Peter Capaldi’s Twelfth Doctor showed the most growth of any modern Doctor throughout his tenure. In some ways he was the inverse of Smith’s Eleventh Doctor. Whereas the Eleventh Doctor was outwardly warm and fun, but was masking a greater internal darkness, the Twelfth Doctor could often seem cold and uncaring, yet was one of the kindest and most merciful Doctors at heart. He worried about whether he was truly a good man. He did his best to help Missy overcome her villainous nature. When the Twelfth Doctor made his last stand against the Cybermen in “The Doctor Falls,” he told the two Masters who were with him that he did what he did, even when victory was impossible, simply because it was kind.
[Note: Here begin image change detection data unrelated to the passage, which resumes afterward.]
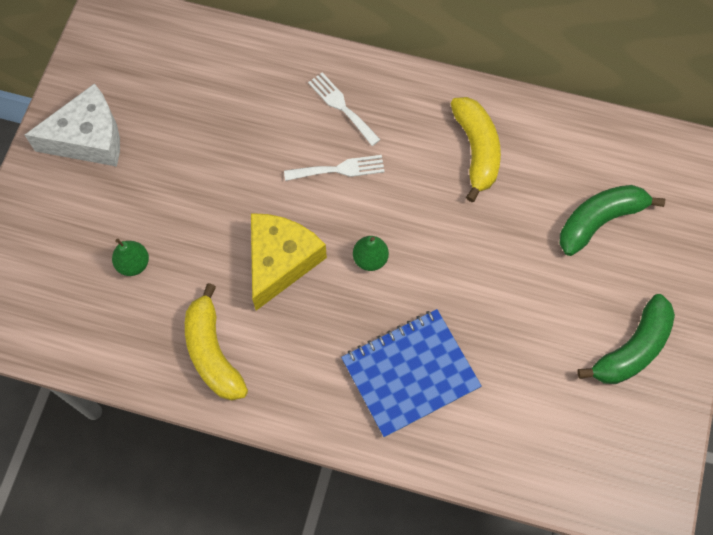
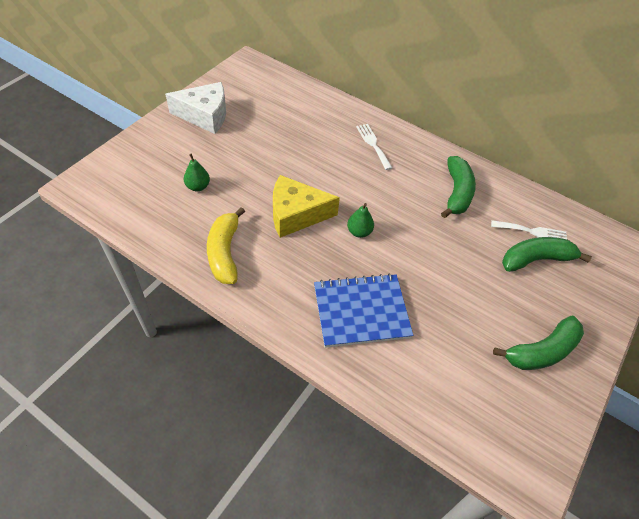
camera: 15 degrees right, 15 degrees down
yellow cheese [251,213,327,311] -> yellow cheese turned 135 degrees counterclockwise [273,175,340,238]
white fork [284,155,385,181] -> white fork moved to [491,220,567,239]
yellow banana [450,97,501,202] -> green banana [441,156,476,218]

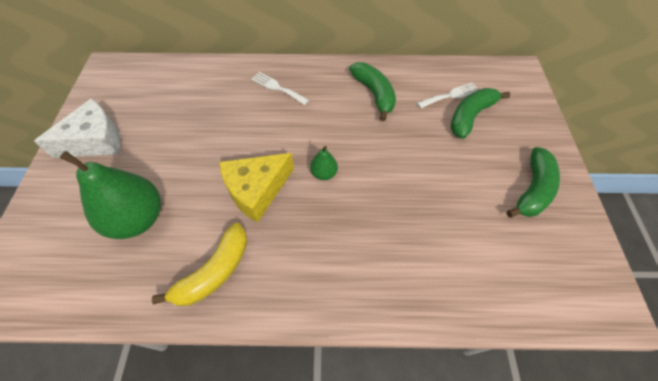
camera: 30 degrees left, 5 degrees up
green pear [184,153,210,191] -> green pear [60,151,161,239], size x2.18
yellow banana [207,207,245,284] -> yellow banana turned 105 degrees counterclockwise [152,223,248,306]
blue notebook [314,273,413,348] -> none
Following on from the experiences of the Twelfth Doctor, Jodie Whittaker’s Thirteenth Doctor was perhaps the Time Lord’s most empathetic incarnation. She remained as socially awkward as the Doctor had ever been, but was clearly more in tune with her companions’ emotions deep down. This incarnation brought the Doctor’s deeply caring nature to the surface, having come to terms with the sort of person she is through the struggles she endured in her previous lives in the preceding seasons of Doctor Who.

The 14th Doctor Allows David Tennant to Explore the Time Lord’s Growth

The journey that the Doctor has been on since the end of the Tenth Doctor’s life has paved the way for David Tennant to explore new aspects of the Fourteenth Doctor. While the Tenth Doctor was famously reluctant to face his death, his subsequent incarnations have embraced death and regeneration as a natural part of life. Each has demonstrated a willingness to let go of their time as the Doctor to make way for the next incarnation. The Fourteenth Doctor may have overcome the Tenth Doctor’s vanity and arrogance, finding peace with his place in the greater ongoing story of the Doctor.

The Doctor’s development since their 10th incarnation also offers David Tennant the opportunity to play a more nuanced and mature version of the character, delivering something noticeably different from his previous work on Doctor Who. Given Tennant’s range as demonstrated by his work on other series such as Broadchurch, Good Omens and Staged, to name but a few, playing a different Doctor would allow him to create an exciting new vision of the classic sci-fi character. With the added weight of his recent lives, the Fourteenth Doctor could be Tennant’s best version of the Doctor yet.